_WHAT THE EXERCISE ASKS_.
In the data below, the answer is the run of lines from the line containing "Rendered at 2001 by 1125 pixels." through the line containing "list [381, 284, 1678, 1013]", both included; print it exactly and nothing else.

_ENTRIES SUPPLIED_.
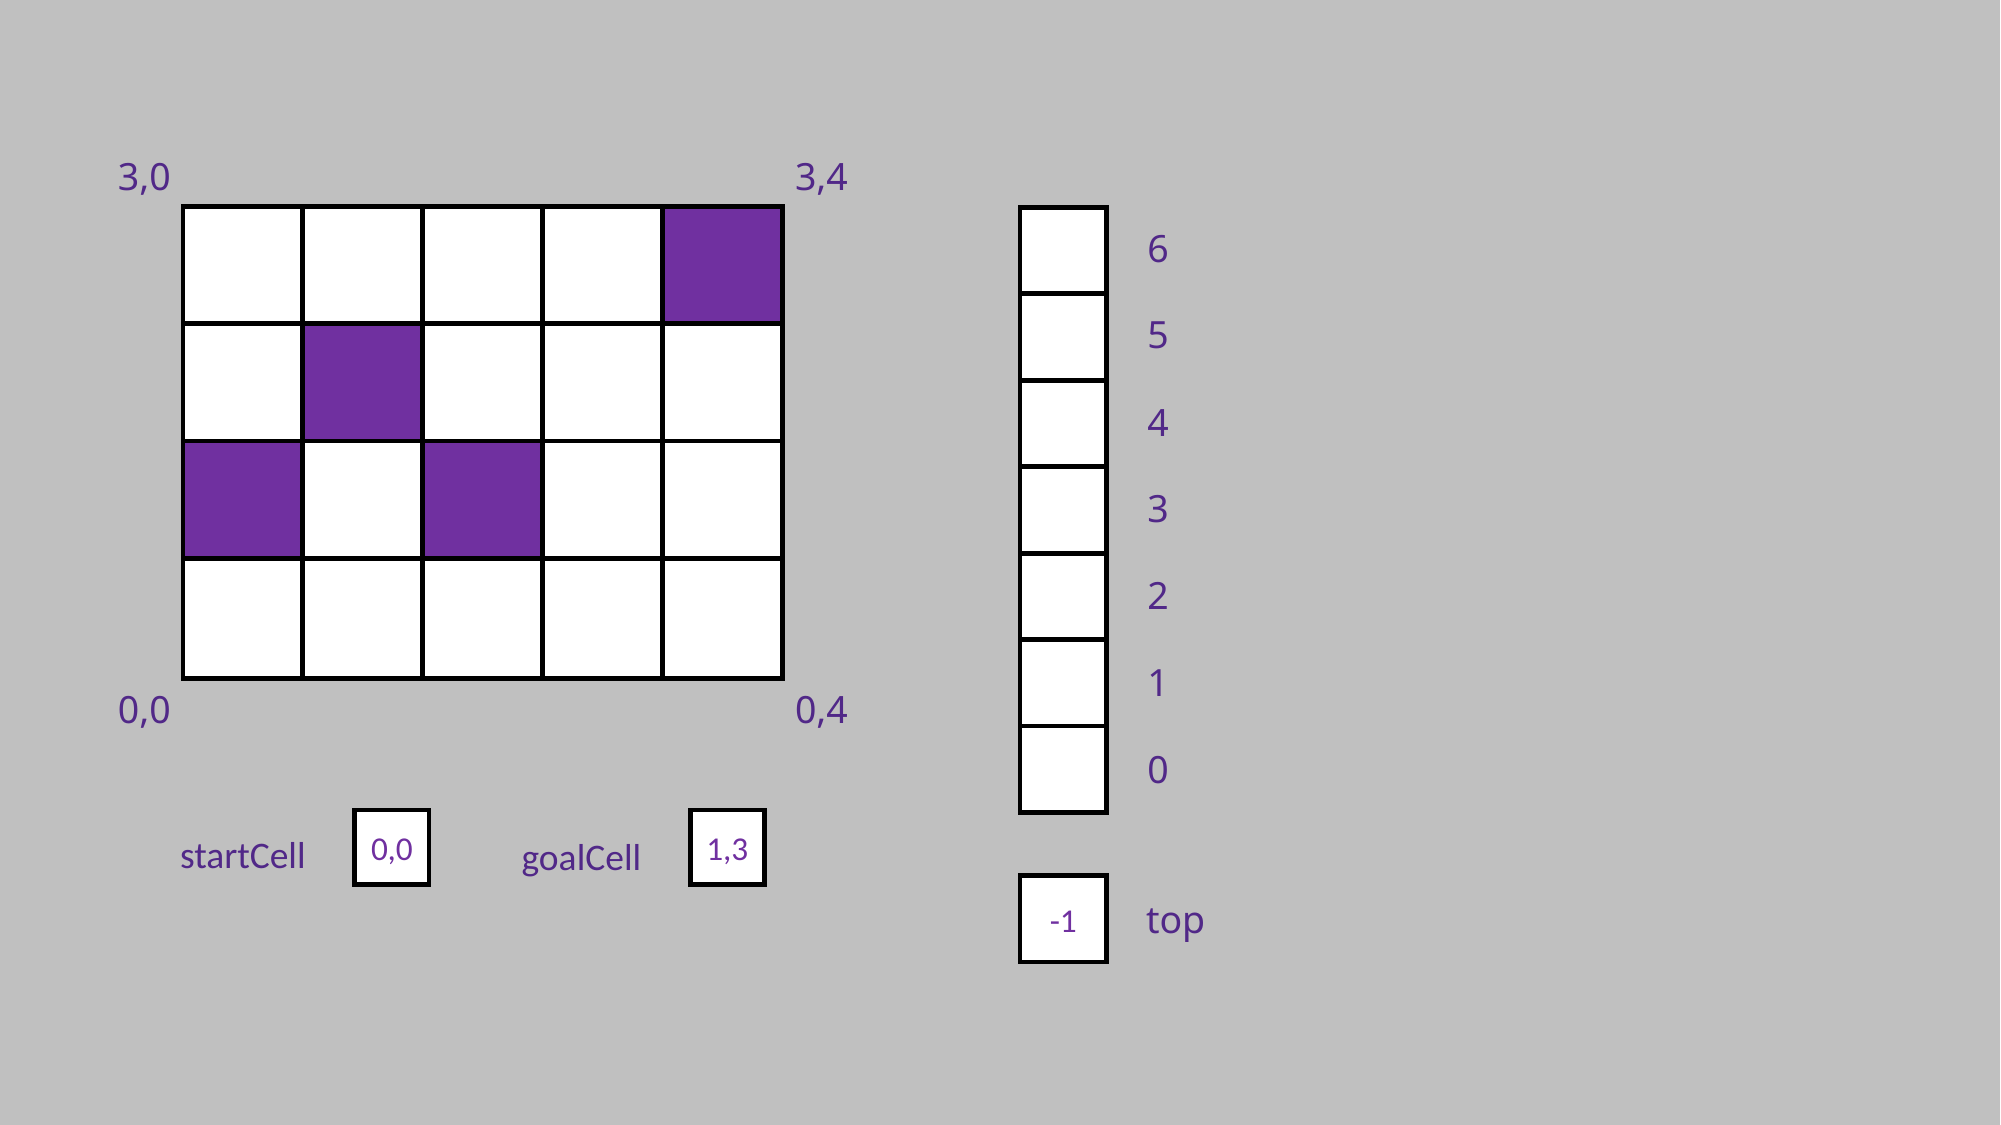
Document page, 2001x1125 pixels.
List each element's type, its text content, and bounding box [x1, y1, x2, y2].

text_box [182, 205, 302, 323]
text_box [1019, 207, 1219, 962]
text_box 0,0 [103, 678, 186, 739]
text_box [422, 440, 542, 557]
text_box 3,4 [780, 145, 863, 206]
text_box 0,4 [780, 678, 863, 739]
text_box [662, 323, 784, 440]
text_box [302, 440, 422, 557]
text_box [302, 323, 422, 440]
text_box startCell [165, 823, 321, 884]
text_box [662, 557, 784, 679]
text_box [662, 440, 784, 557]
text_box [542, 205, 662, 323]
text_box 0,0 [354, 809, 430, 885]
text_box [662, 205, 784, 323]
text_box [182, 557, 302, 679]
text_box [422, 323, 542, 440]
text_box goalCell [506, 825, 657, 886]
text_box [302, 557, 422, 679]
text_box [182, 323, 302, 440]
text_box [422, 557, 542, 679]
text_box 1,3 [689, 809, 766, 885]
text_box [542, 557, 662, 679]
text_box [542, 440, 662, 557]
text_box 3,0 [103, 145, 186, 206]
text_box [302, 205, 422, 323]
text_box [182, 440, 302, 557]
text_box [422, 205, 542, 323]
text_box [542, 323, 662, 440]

---

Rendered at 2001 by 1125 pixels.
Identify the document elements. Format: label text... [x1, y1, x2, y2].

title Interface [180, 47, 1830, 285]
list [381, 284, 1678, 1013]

* * *

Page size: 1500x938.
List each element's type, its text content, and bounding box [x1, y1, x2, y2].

_REPLY_.
Rendered at 2001 by 1125 pixels.
Identify the document elements. Format: label text... [x1, y1, x2, y2].

title Interface [180, 47, 1830, 285]
list [381, 284, 1678, 1013]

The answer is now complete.